Over at New Game Plus, Lake Desire shares her feelings on the disconnect between what she, a woman, wants in a game and what male players think she wants:
Final Fantasy X-2 wasn’t my first disappointment in the series (particularly my first time in Spira), but it was the first time that I felt this game is for someone other than me. I didn’t even have a chance to get excited about a role-playing game with an all female party; I remembered just how “strong” a character Yuna was from the last game. When the screenshots and production art made the forums, and I saw pictures like this (a declaration of the game’s intended audience), I thought they were a joke. A Final Fantasy game about collecting outfits? Although many thought the upcoming game looked cheap and insulting, others seemed to be missing the point.
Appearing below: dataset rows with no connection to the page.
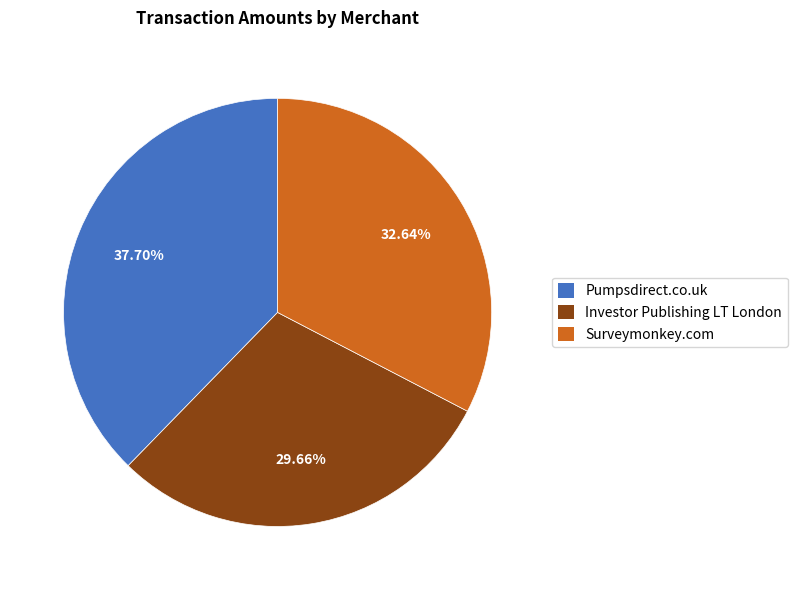

Which slice is the smallest?

Investor Publishing LT London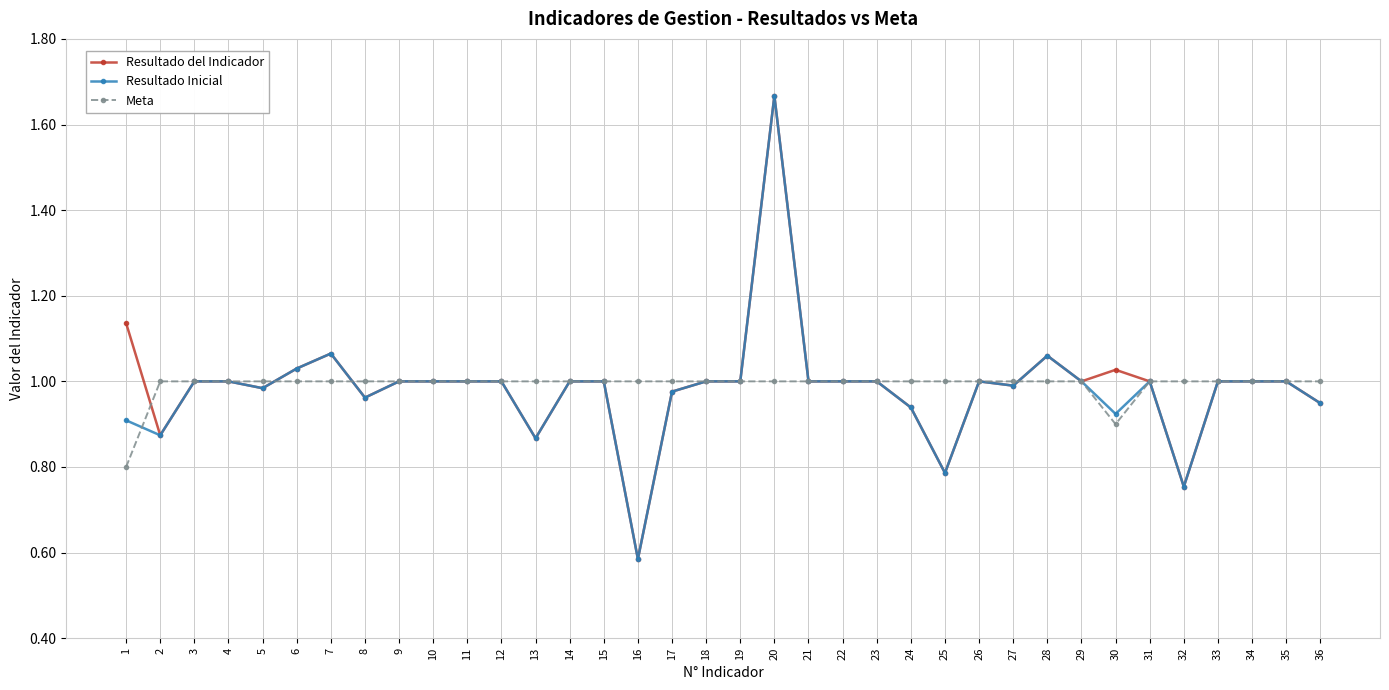

The value of Resultado del Indicador at 27 is 1.6. True or false?

False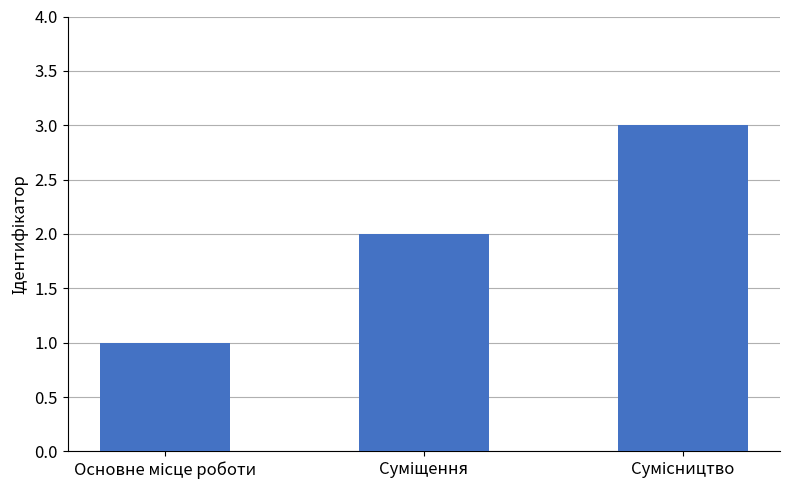

What is the sum of all values?

6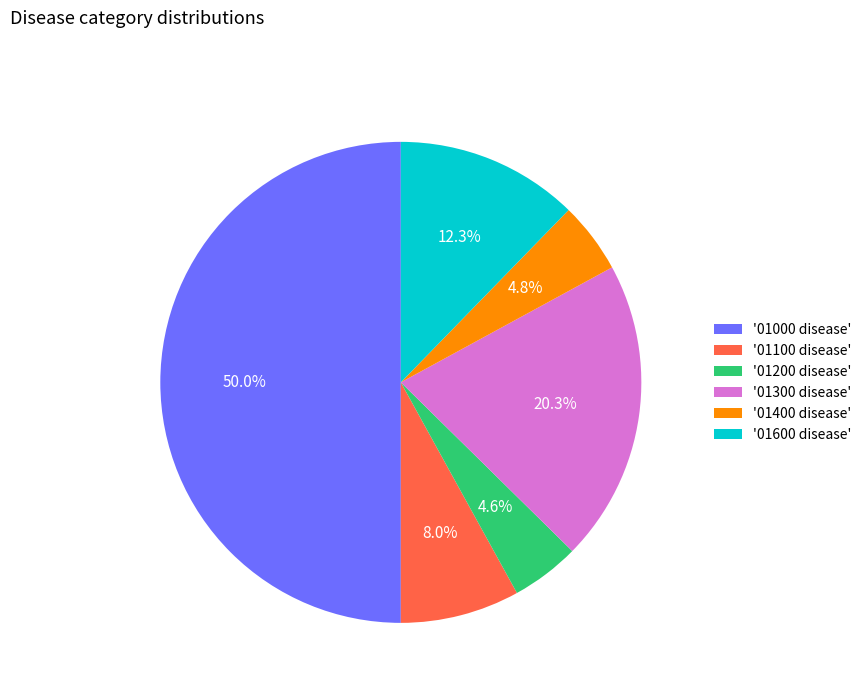

Count the number of slices in the pie.

6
I recall reading articles and forum posts written by male gamers who were excited that more games like FFX-2 and Dead or Alive Xtreme Beach Volleyball were coming out with things women like, shopping and clothes, so girls can have fun gaming, too. Like they thought the game was for women.
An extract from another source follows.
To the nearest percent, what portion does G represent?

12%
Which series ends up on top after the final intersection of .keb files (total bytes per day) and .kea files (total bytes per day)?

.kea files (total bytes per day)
[From Alienating Audiences by Lake Desire]
It’s a whole lot easier to think that having a female character, or dressing up feminine stereotypes in new, more sexist ways are appealing to women than actually taking the time to, you know, think of your female audience as people who would like to be represented equally. Women make up almost half of the gaming audience and yet, despite our growing outrage, we still have to put up with games that objectify and demean us, and people who just don’t get it.
But…the pretty little outfits! And the butt-cleavage! That totally makes me want to run out and get a copy of FFX-2 right now, even when I gave up on the series around 8!
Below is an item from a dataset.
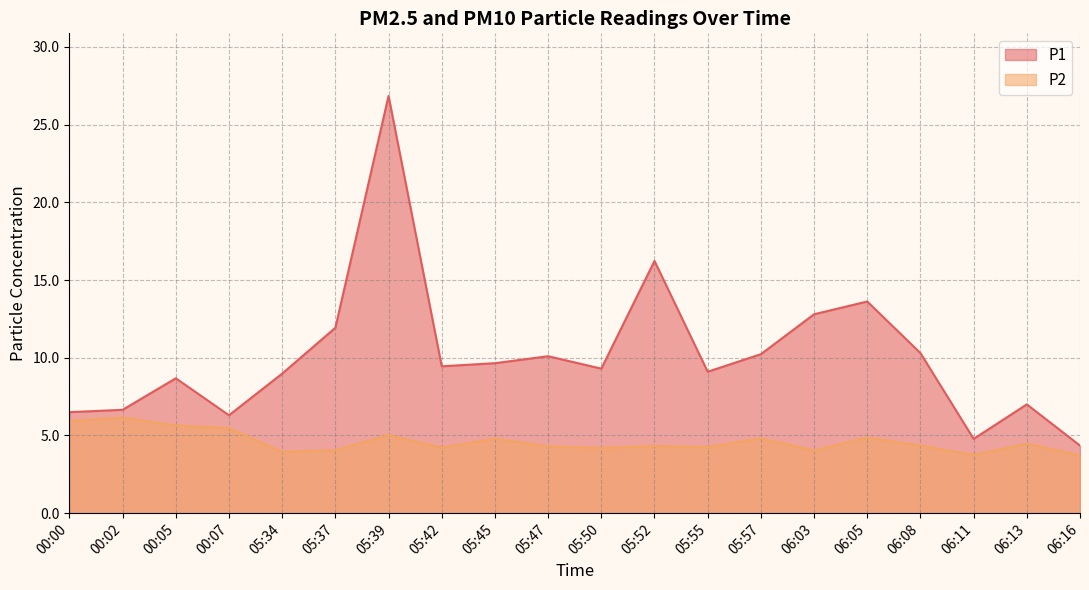

Where does the P1 series first go above 9?

05:37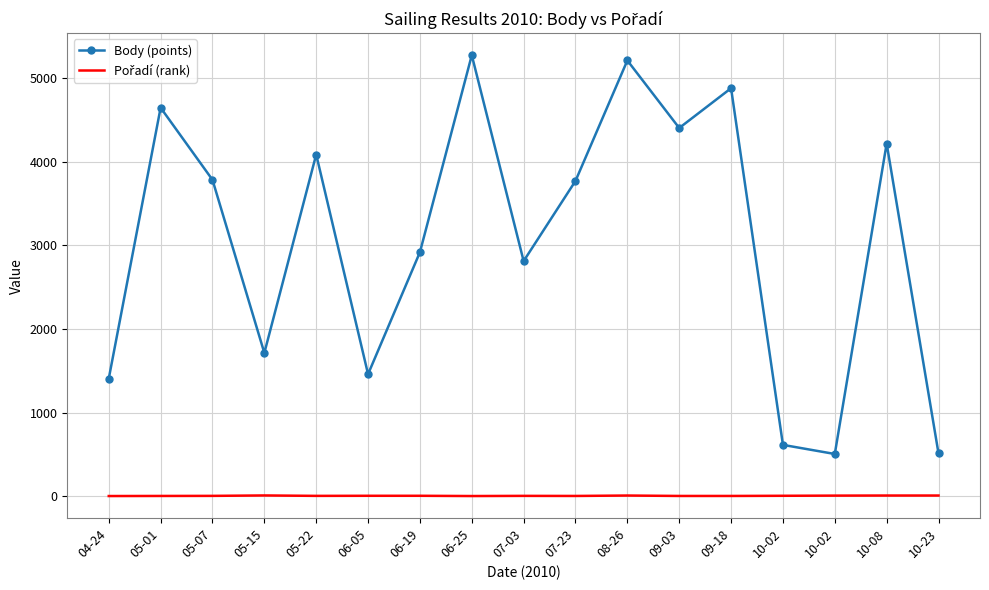

At which category does Body (points) reach its first local peak?

05-01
Me too, DS, ’cause I’ve never seen that tactic be used anywhere else! Square, you’re so innovative and female-friendly.
Le sigh. Whatever happened to types like Celes? I liked her. She can whack you with a nice, sharp sword, or absorb your pathetic magic and fling it back at you, all the while sneering at your perception of her as an Imperial floozy! I mean, fine, she was wearing the leotard and tights instead of a sensible bit of armor, but it’s pretty clear Squaresoft didn’t spend more frames of animation on her jiggling breasts (nonexistent, by the way) than in the rest of FF6.